According to Richard Walls, who heads up Stellenbosch University’s Fire Engineering Research Unit (FireSUN), social media was extensively used during the incident.
Walls, who delivered a slide presentation during the launch of the report, said that while “Facebook was used more by Knysna residents tracking the fire, Twitter was used more in the relief efforts that followed”.
The report, Minimising The Risk And Impact Of Another Mega-Fire In South Africa, recommended that “municipality communications teams must identify high-profile social media influencers and enlist their support in spreading messages and directing users to information sources”.

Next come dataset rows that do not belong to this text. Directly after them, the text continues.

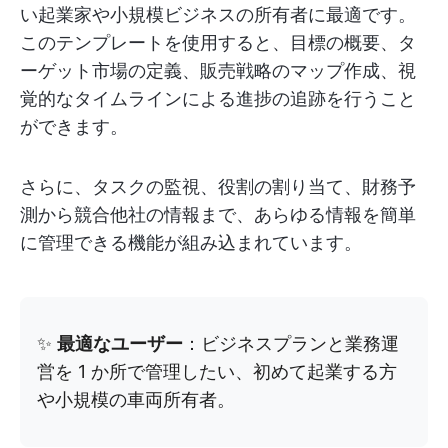
い起業家や小規模ビジネスの所有者に最適です。
このテンプレートを使用すると、目標の概要、タ
ーゲット市場の定義、販売戦略のマップ作成、視
覚的なタイムラインによる進捗の追跡を行うこと
ができます。
さらに、タスクの監視、役割の割り当て、財務予
測から競合他社の情報まで、あらゆる情報を簡単
に管理できる機能が組み込まれています。
✨
最適なユーザー
：ビジネスプランと業務運
営を 1 か所で管理したい、初めて起業する方
や小規模の車両所有者。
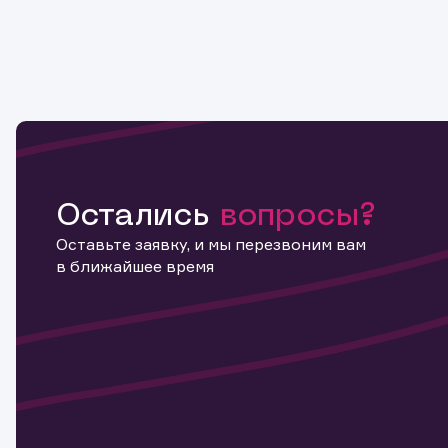
Остались
вопросы?
Оставьте заявку, и мы перезвоним вам
в ближайшее время
Информ
актива
Наст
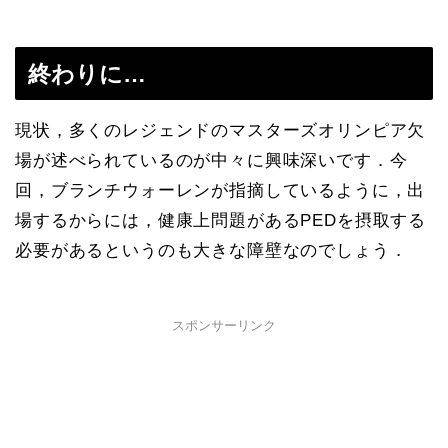
終わりに…
現状，多くのレジェンドのマスターズオリンピア欠
場が述べられているのが中々に興味深いです．今
回，ブランチウォーレンが指摘しているように，出
場するからには，健康上問題があるPEDを摂取する
必要があるというのも大きな障壁なのでしょう．
スポンサーリンク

Another key recommendation was that insurers develop more affordable insurance products for the so-called missing middle, the households which are not sufficiently impoverished to be supported by government welfare but which are not able to afford insurance.
Communities could also join the local Fire Protection Association (FPA), the report said, and participate in setting up fire-wise communities.Residents and landowners should work with FPAs to map and monitor the extent and densities of invasive alien plant regrowth accurately.
This is fundamental to determining the amount and duration of funding required to control the massive regeneration of invading plant species after fires.
The report also encourages all residents to regularly check that they are adequately insured against fire.
Other recommendations in the report commissioned by short-term insurer Santam included managing or controlling the presence of fire-prone vegetation and other combustible or flammable material on tracts of land, attending to all fire call-outs (even if they don’t appear threatening) and greater focus on public education and awareness programmes on the risks associated with wildfires.
The Knysna fires were the worst wildfire disaster in South Africa’s history.
Santam commissioned the report from the Council for Scientific and Industrial Research, the Research Alliance for Disaster and Risk Reduction and FireSUN.
The report found that its severity was caused by a cocktail of factors including drought, low atmospheric humidity, strong winds and abundant fuel.
John Melville, Santam chief underwriting officer, said: “Unfortunately, these conditions remain prevalent in many parts of South Africa.
“Our goal was to analyse the causes of the Knysna fires and to find out why it was so severe, but more importantly the purpose was to establish how we can reduce the risk of recurrence and the severity of such fires should they reoccur.